Первые девять детей короля Петра Коромысло – были сыновья. Старший сын уже своего сына нянчил, а младший еще в люльке лежал. Потом родилась девочка, которую назвали Настасьей. Ах, как была хороша эта девочка!.. Король Петр в ней души не чаял; мамкам-нянькам не доверял, сам дочурку носил на руках, когда она плакала. Девочка росла, а король ее нежил-баловал, игрушками и сладостями засыпал, любое исполнял ее желание. Король дочери своей служил! Но Настасья не была девочкой капризной, не была своенравной. Чрезмерная любовь короля ее не портила. Такой уж задумал ее Бог!
Когда исполнилось девочке лет двенадцать, появился у нее еще младший братик – последний ребенок в семье короля. Назвали его Михайлой. Очень был славный и этот ребеночек –чудный королевич. Пышно отмечали во дворце его рождение. В тронном зале послов принимали с многими дарами, а потом всех за столы звали. Гостей собралось – едва не тысяча. И свои бояре-князья, и иноземцы тесно сидели. Дети короля Петра Коромысло – во главе стола. В самой же середочке – дочка Настасьюшка с младенцем на руках.
Вдруг в самый разгар пира забрела во дворец старуха-нищенка. Мимо стражников прошла – не видели ее стражники; прошла мимо псов цепных – псы ее не учуяли; в двери не стучала золотые, сквозь них прошла. По лестнице, покряхтывая, поднималась.
Пир горой идет – шум, веселье. На старуху никто не глядит, слуги стороной ее обходят. А она к середочке стола направляется, на клюку кривую опирается.

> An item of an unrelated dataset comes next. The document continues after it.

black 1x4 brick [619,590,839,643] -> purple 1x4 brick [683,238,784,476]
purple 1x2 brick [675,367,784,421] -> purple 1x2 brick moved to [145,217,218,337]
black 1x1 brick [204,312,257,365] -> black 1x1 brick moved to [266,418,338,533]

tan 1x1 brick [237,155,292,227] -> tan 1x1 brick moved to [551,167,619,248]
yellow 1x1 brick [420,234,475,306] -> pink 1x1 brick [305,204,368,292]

Стала старуха возле короля, говорит ему негромко:
– Что веселишься, Петр Коромысло?
Сразу стихли гости, старуху услышали.
Удивился король:
– Как очутилась здесь эта нищенка? Почему пропустила стража? Почему псы ее не разорвали?.. Эй, слуги! Кто открыл ей золотую дверь?

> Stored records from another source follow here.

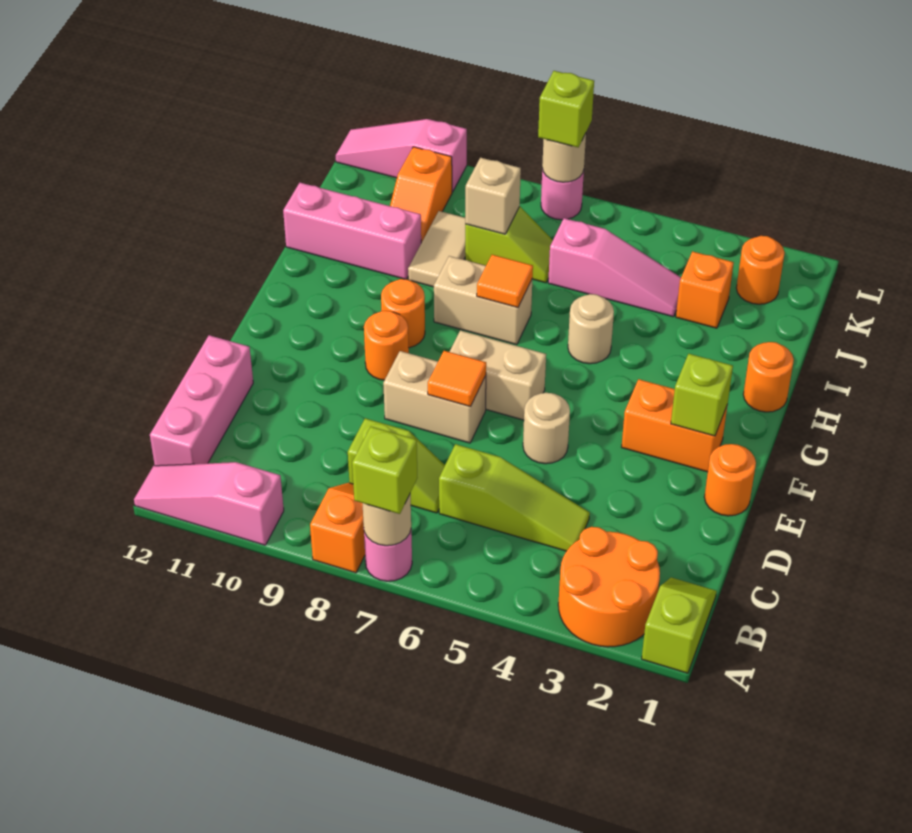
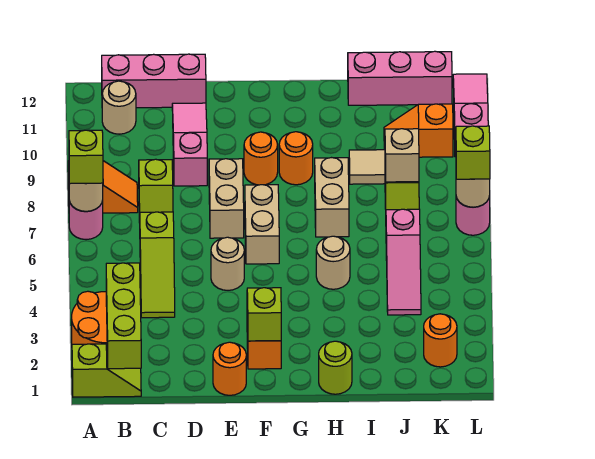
pink 1x3 slope [134,462,284,545] -> pink 1x3 slope moved to [172,103,207,186]
none -> lime 1x3 brick [106,263,141,369]
none -> tan 1x1 round brick [102,81,136,134]
orange 1x1 tile [428,351,486,407] -> none
orange 1x1 round brick [743,342,794,412] -> lime 1x1 round brick [319,341,352,394]
orange 1x1 tile [477,255,533,307] -> none
pink 1x3 brick [283,183,421,279] -> pink 1x3 brick turned to [348,51,452,105]
orange 1x1 brick [676,251,734,328] -> none

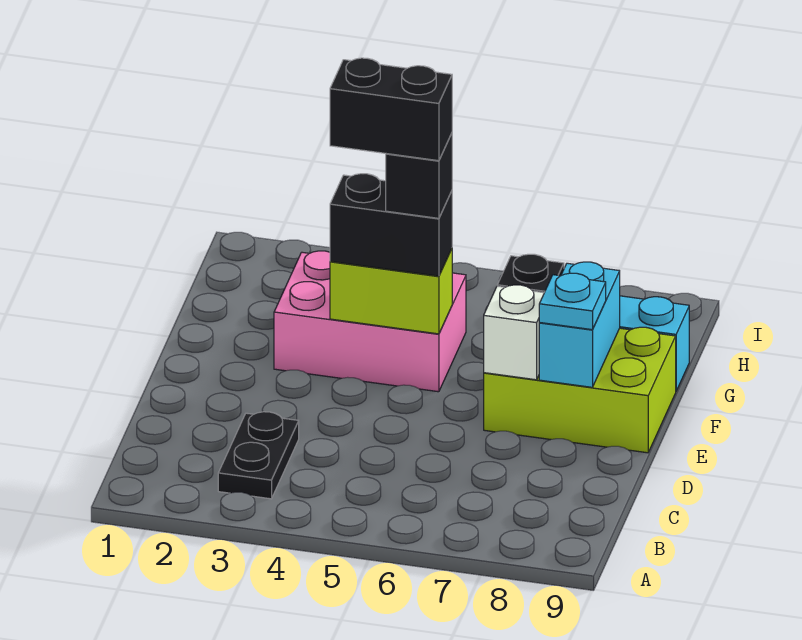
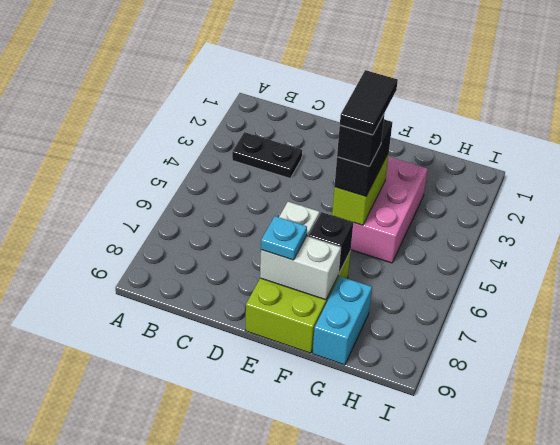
cyan 1x2 brick [539,262,620,387] -> white 1x2 brick [260,236,341,300]
black 1x2 brick [330,58,452,161] -> black 1x2 tile [340,70,398,135]

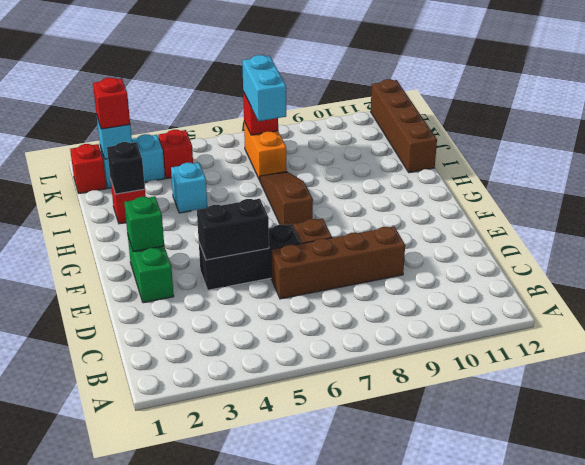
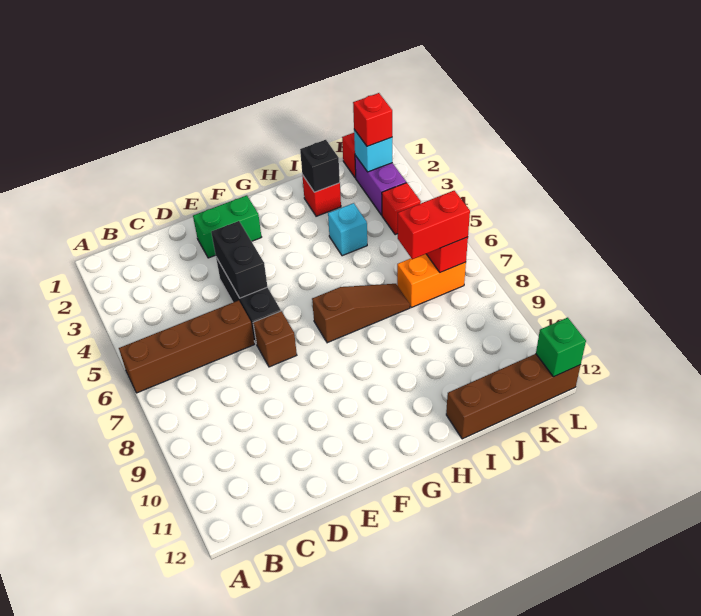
brown 1x4 brick [271,227,405,299] -> brown 1x4 brick turned to [119,300,255,393]
green 1x1 brick [124,196,164,252] -> green 1x1 brick moved to [536,318,586,377]
cyan 1x2 brick [242,55,286,121] -> red 1x2 brick [398,191,470,259]
cyan 1x2 brick [100,134,165,188] -> purple 1x2 brick [355,155,406,215]

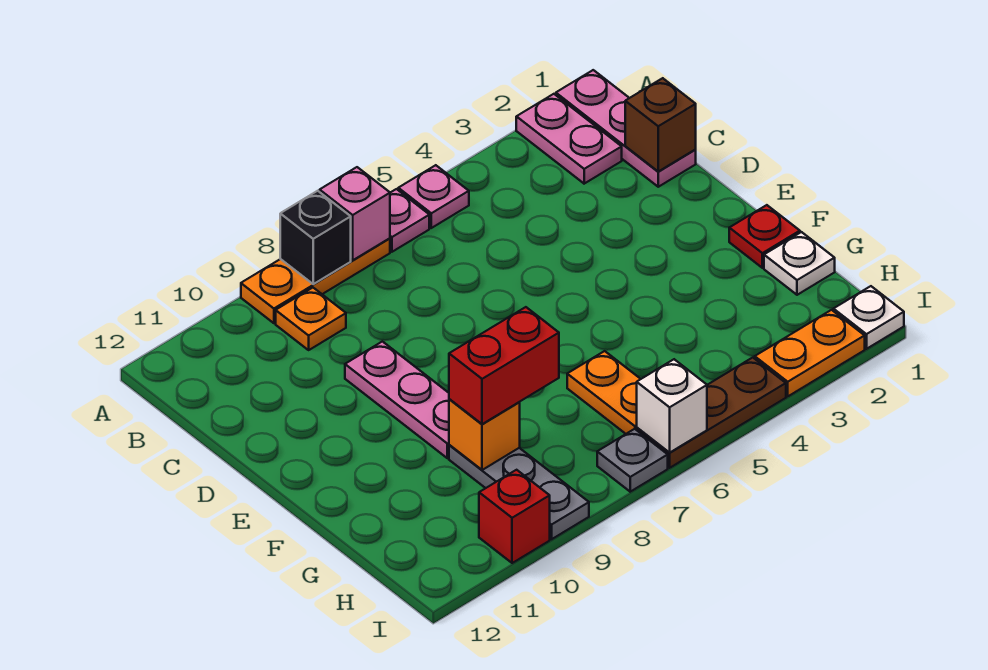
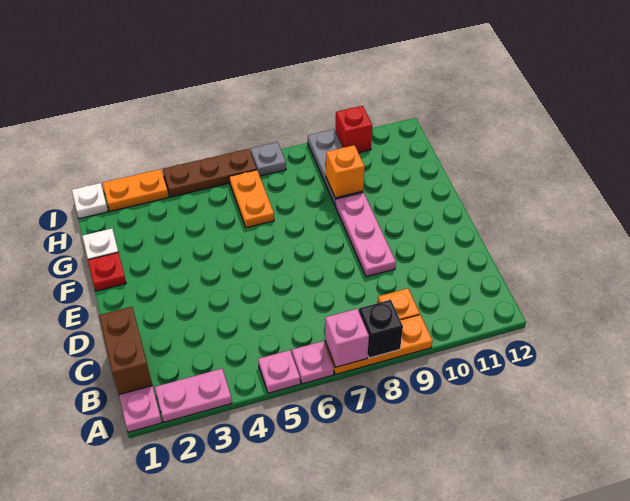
pink 1x2 plate [516,94,622,184] -> pink 1x2 plate turned to [155,369,232,422]
brown 1x1 brick [625,78,696,171] -> brown 1x2 brick [99,307,152,395]
red 1x2 brick [449,307,559,424] -> none
white 1x1 brick [637,359,707,452] -> none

Рассмеялась-раскаркалась старуха:
– Никто меня не пропускал, глупый король! Разве спрашивает разрешения у стражи ветер?.. И псы твои меня разорвать не могли! Разве могут они ухватить зубами лунный свет? И дверь золотая для меня не преграда – никакие запоры и замки не удержат мысль провидца...
– Кто ты, старуха? – побледнел король. – Что ты хочешь?
– Полно глупости говорить! – усмехнулась нищенка. – Разве спрашивают у судьбы, кто она? И разве судьба что-нибудь хочет? Она просто есть...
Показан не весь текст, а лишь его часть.